Any conflicts that arise between reviewers at each stage of the selection process will be resolved through discussion with the broader review group. The results of the search and the study inclusion process will be reported in full in the final scoping review.

Data charting

A draft data extraction tool developed by the reviewers will be used to extract data from the included sources (Table 2). A subset of relevant sources will be used to pilot the table.


Source Year of publication Authors Study design Country Number of patients CPR-IC presentation CPR-IC management Outcomes Limitations
                   
                   

Because of the iterative nature of scoping reviews, further refinements may be necessary. Should any updating or refinement occur, this will be noted in the scoping review report. One reviewer will extract the data and the results of each source will be verified by a second reviewer.

In adherence to guidance for scoping reviews, a formal quality appraisal of the included literature will not be completed (Peters et al, 2022).

Data items

Data items related to eligibility criteria will be extracted, as well as relevant data such as country of origin of the source, type of evidence/study, year of publication and key findings relevant to the question, ‘What is the current scope of knowledge regarding the management of CPR-IC in OHCA globally?’

Presentation of results

The screening process will be reported per the PRISMA-ScR recommended flow diagram (Figure 1) (Tricco et al, 2018).

Figure 1. PRISMA-ScR adapted flow diagram (Tricco et al, 2018)

This scoping review will present the data and the results in narrative and tabular form. Narrative descriptions will focus on the key concepts and themes in the included sources.

The review group may also present further diagrammatic representation of the results following consideration of the data.

Summary

The incidence of CPR-IC is expected to continue to rise. The associated complications range from impaired resuscitation efforts to psychological distress, and no consensus guidelines currently exist. Given that CPR-IC is most often observed in the out-of-hospital environment, it is most significant for first responders.

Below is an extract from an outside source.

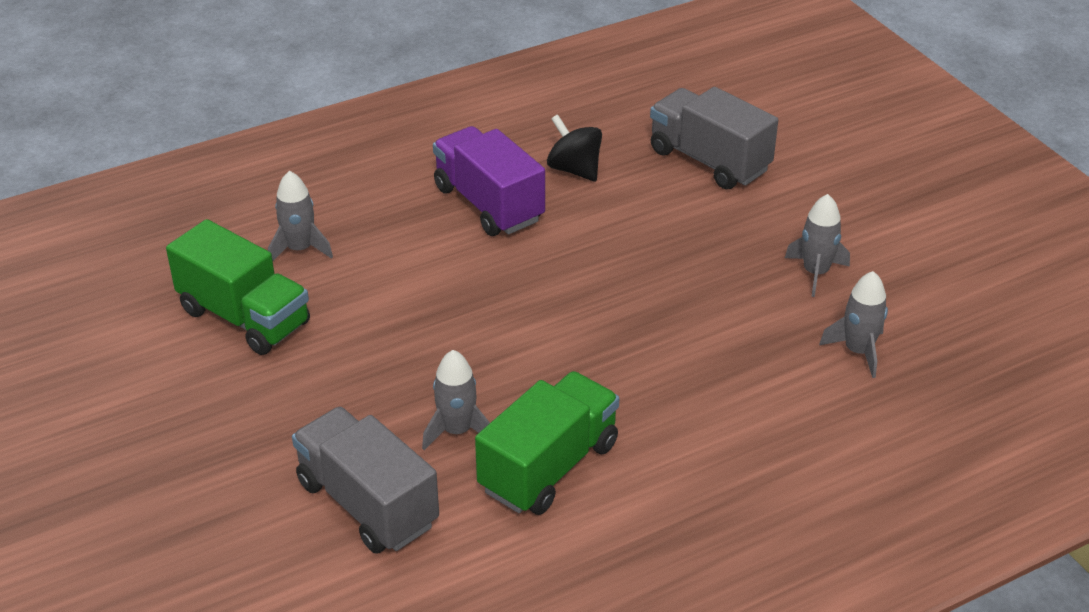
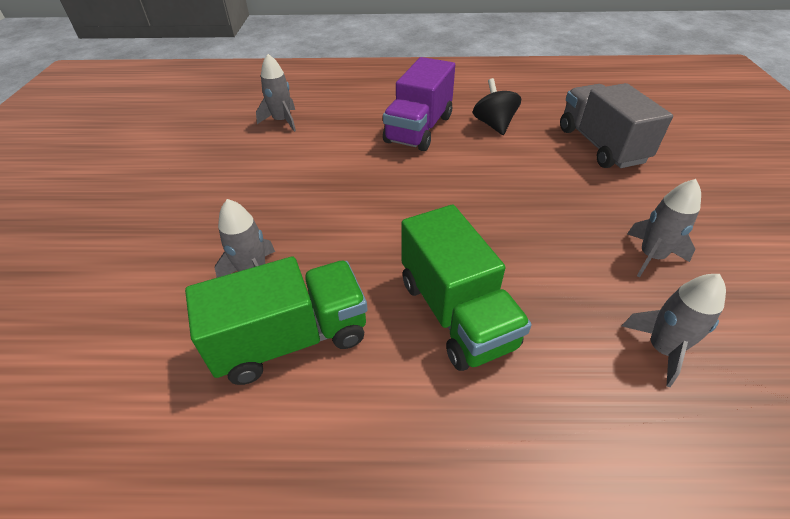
camera: 30 degrees right, 5 degrees up
green truck [166,219,310,355] -> green truck moved to [401,205,532,371]
grey truck [292,407,439,554] -> none
purple truck [433,126,545,236] -> purple truck turned 150 degrees counterclockwise [383,57,455,151]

This protocol provides the framework for the first scoping review which will cover all aspects relating to the care of out-of-hospital CPR-IC using a broad search strategy including grey literature. It will outline the extent of knowledge and identify areas requiring more research in the out-of-hospital care of the patient with CPR-IC.

Key points

  • Cardiopulmonary resuscitation-induced consciousness (CPR-IC) is a phenomenon where patients receiving cardiopulmonary resuscitation obtain enough perfusion to the brain to display signs of awareness during resuscitation without return of spontaneous circulation
  • The incidence of CPR-IC is expected to climb due to the rising application of high performance CPR, automatic external defibrillators, mechanical CPR devices, and crowd-sourced responder networks such as GoodSAM
  • CPR-IC has been shown to interfere with rescue efforts and may lead to psychological trauma in both patients and care providers. It is often witnessed in the out-of-hospital environment, highlighting the significance for clinicians working in this setting
  • No consensus guidelines currently exist on the best way to manage pain or increasing consciousness in CPR-IC
  • CPD Reflection Questions

  • Why is it important to mitigate CPR-IC during resuscitation? Consider this from the perspectives of the patient, first responders, and bystanders?
  • How can ambulance services and first responders proceed in clinical scenarios where consensus guidelines do not exist yet?
  • Imagine you are teaching a member of the general public about CPR. What could you tell them about CPR-IC and proceeding with basic life support?